Brief
The answer must consist only of the lines from the line with "(a) The Commission" to the line with "(b) The bond", both included, exactly as they stand below.

━━━━━ Provided data ━━━━━

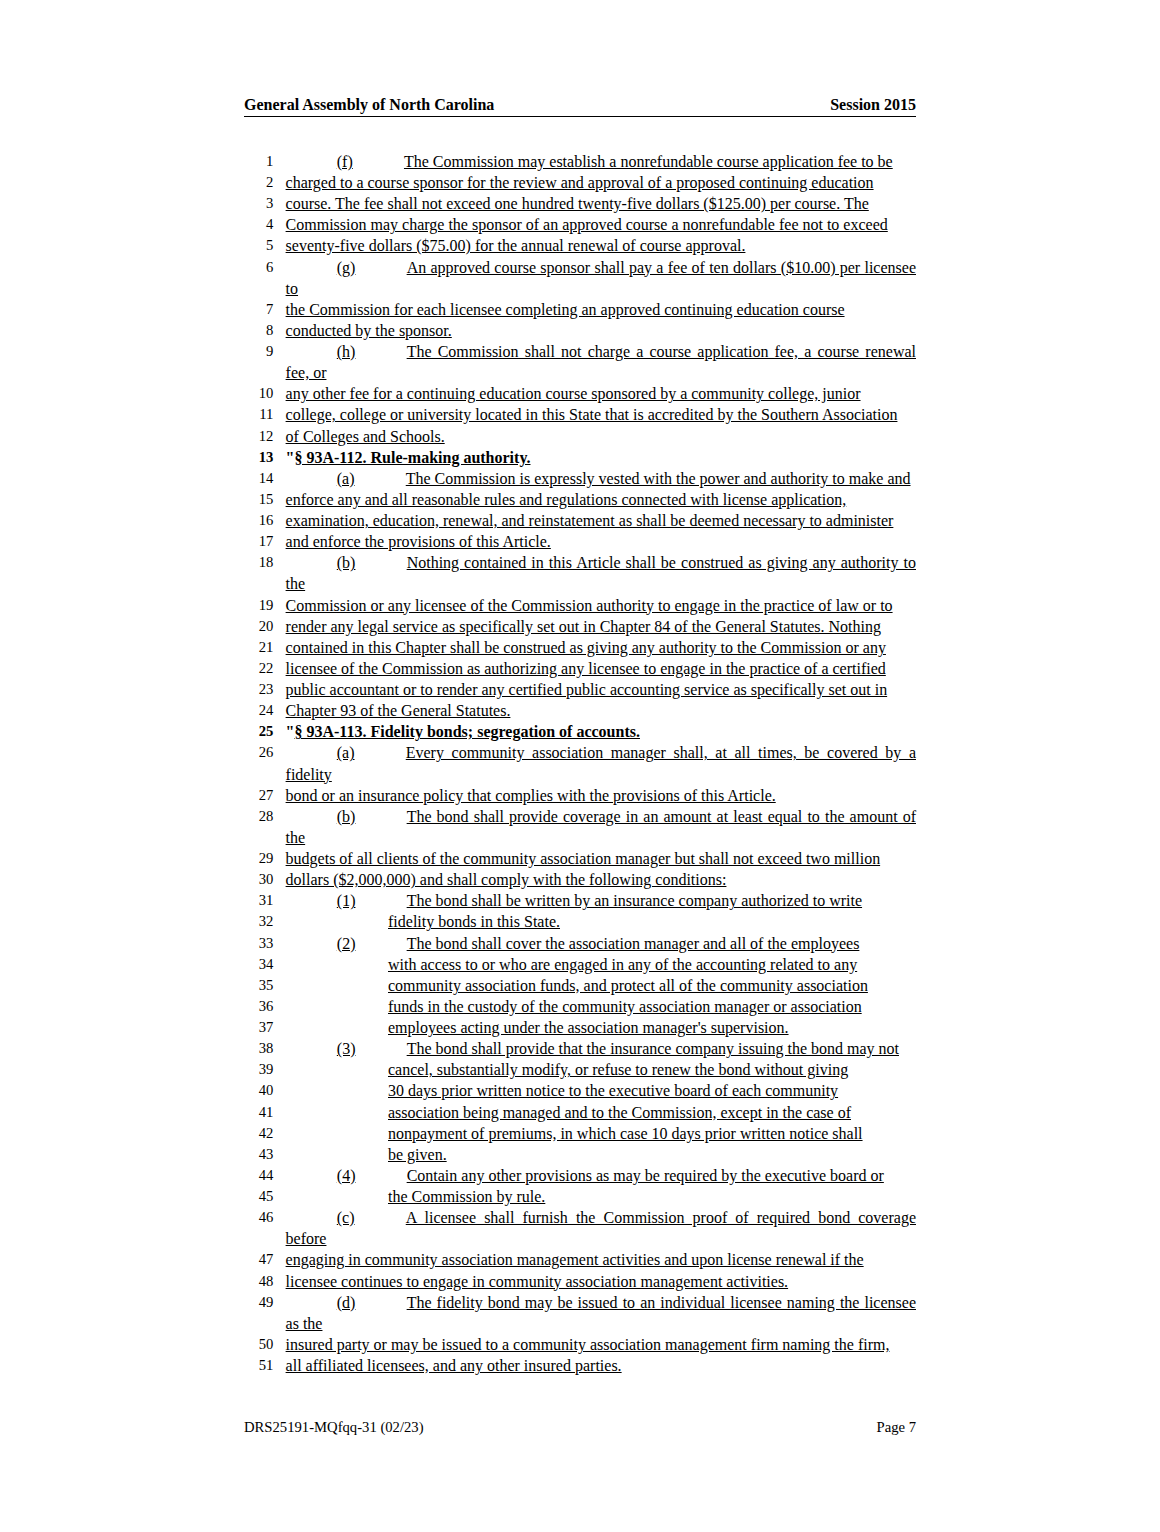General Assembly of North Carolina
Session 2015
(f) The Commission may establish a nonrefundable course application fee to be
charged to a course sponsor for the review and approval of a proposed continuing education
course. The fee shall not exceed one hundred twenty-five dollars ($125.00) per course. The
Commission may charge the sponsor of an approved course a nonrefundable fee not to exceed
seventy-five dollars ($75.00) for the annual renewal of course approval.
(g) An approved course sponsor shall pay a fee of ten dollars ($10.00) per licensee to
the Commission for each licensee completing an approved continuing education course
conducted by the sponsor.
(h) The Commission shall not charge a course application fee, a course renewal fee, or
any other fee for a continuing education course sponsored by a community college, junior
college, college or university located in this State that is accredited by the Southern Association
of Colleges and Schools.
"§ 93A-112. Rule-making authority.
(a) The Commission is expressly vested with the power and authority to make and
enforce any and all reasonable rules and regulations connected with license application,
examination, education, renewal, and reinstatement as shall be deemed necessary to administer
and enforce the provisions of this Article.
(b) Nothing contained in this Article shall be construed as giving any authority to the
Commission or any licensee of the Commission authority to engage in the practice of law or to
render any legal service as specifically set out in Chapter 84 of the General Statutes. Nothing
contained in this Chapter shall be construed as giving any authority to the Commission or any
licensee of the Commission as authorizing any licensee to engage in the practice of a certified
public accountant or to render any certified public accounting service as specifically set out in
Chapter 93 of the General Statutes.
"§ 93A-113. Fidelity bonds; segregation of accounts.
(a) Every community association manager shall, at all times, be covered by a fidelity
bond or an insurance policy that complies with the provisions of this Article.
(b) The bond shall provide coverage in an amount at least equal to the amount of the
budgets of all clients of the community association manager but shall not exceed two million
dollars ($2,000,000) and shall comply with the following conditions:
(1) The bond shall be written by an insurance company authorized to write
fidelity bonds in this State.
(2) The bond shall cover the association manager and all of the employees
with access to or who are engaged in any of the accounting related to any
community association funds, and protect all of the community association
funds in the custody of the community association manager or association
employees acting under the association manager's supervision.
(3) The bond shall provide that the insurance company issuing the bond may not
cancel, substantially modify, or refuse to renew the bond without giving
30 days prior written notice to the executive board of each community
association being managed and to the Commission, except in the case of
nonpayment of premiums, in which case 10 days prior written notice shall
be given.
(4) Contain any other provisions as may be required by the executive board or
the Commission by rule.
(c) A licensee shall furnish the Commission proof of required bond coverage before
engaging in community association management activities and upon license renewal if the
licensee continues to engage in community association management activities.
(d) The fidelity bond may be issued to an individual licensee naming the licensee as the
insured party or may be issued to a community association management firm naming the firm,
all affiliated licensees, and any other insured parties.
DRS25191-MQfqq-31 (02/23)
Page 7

━━━━━
━━━━━ Provided data ━━━━━

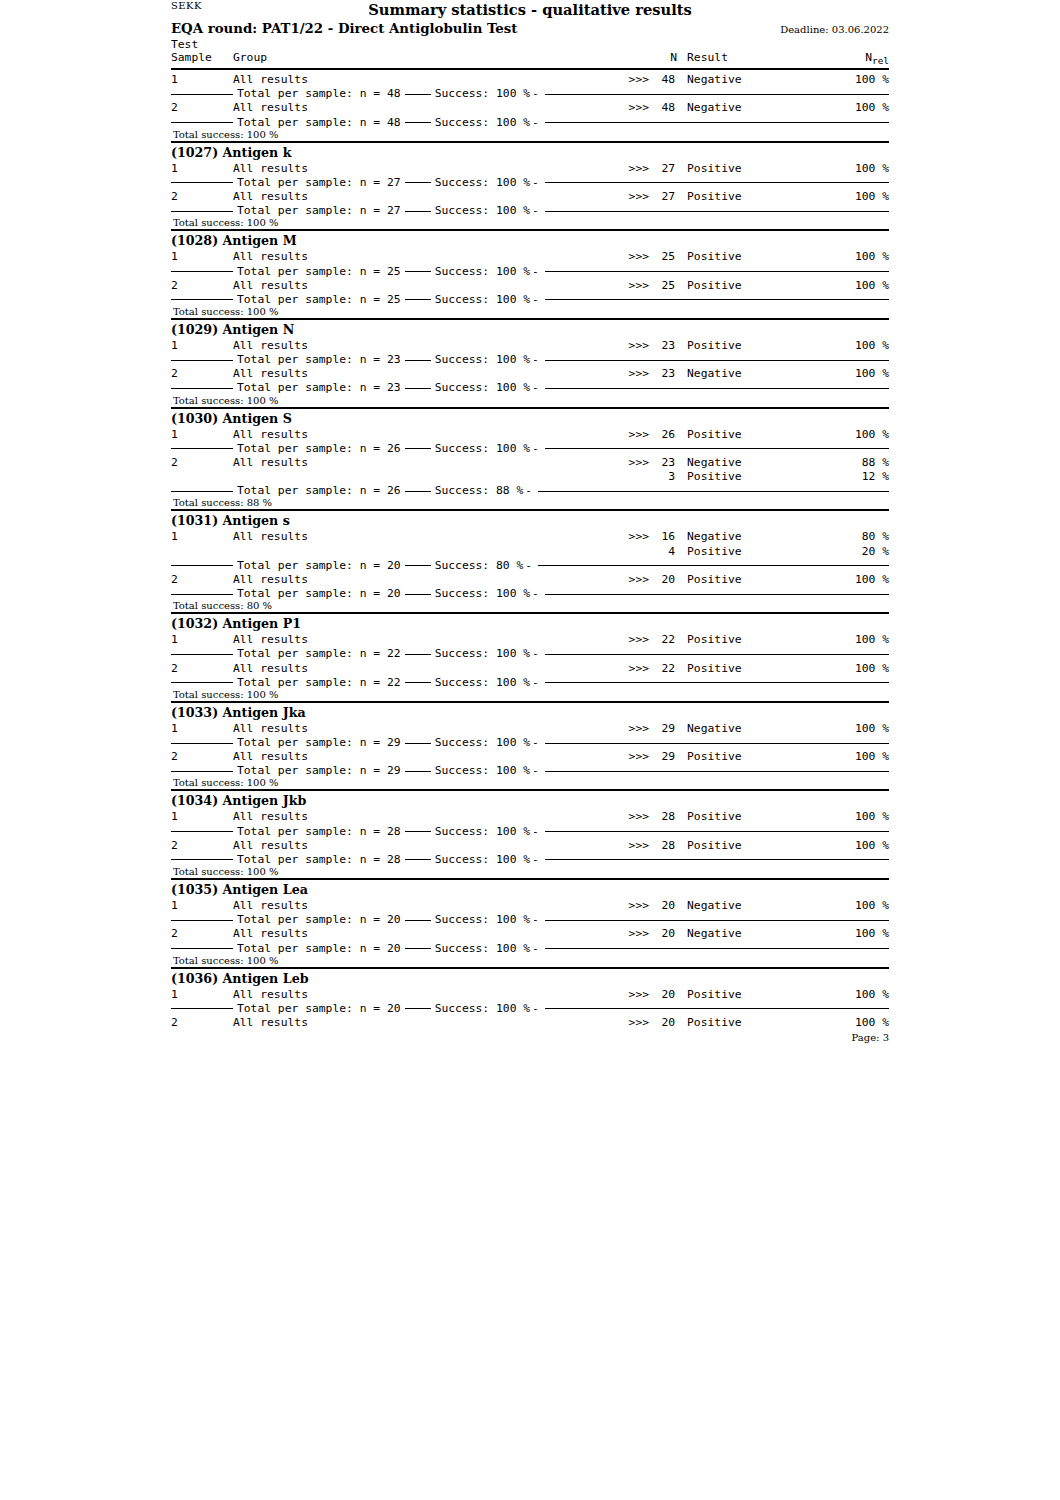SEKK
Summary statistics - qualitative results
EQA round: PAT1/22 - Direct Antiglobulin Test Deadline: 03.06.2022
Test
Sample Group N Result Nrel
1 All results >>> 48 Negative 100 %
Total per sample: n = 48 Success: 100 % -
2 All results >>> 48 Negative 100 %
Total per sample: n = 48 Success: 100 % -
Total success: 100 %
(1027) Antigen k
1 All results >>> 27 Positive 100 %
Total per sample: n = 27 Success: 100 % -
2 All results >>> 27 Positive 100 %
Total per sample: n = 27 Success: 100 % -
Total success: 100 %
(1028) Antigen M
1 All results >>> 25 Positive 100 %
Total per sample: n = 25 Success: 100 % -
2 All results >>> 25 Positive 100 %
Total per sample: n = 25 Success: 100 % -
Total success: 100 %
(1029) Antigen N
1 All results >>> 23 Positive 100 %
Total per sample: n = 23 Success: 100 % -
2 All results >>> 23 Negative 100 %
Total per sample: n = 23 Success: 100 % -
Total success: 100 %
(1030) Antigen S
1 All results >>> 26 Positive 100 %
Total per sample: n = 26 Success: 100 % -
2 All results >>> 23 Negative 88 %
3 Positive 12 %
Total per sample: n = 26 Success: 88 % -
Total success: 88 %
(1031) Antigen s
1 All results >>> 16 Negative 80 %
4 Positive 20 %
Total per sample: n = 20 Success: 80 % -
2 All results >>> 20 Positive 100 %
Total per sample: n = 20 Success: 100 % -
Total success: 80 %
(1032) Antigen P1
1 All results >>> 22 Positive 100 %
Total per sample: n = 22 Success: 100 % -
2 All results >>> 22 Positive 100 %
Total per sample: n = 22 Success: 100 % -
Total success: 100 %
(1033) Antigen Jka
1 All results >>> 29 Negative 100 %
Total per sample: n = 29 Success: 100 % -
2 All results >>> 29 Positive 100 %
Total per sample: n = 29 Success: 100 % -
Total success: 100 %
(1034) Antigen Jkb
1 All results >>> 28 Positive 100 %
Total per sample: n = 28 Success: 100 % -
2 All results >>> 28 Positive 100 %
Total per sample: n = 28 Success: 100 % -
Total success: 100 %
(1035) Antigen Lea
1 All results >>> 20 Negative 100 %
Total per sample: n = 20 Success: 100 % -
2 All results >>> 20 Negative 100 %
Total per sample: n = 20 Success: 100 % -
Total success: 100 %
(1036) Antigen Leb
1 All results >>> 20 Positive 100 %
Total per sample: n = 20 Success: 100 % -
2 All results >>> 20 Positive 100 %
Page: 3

━━━━━

Task answer
(a) The Commission is expressly vested with the power and authority to make and
enforce any and all reasonable rules and regulations connected with license application,
examination, education, renewal, and reinstatement as shall be deemed necessary to administer
and enforce the provisions of this Article.
(b) Nothing contained in this Article shall be construed as giving any authority to the
Commission or any licensee of the Commission authority to engage in the practice of law or to
render any legal service as specifically set out in Chapter 84 of the General Statutes. Nothing
contained in this Chapter shall be construed as giving any authority to the Commission or any
licensee of the Commission as authorizing any licensee to engage in the practice of a certified
public accountant or to render any certified public accounting service as specifically set out in
Chapter 93 of the General Statutes.
"§ 93A-113. Fidelity bonds; segregation of accounts.
(a) Every community association manager shall, at all times, be covered by a fidelity
bond or an insurance policy that complies with the provisions of this Article.
(b) The bond shall provide coverage in an amount at least equal to the amount of the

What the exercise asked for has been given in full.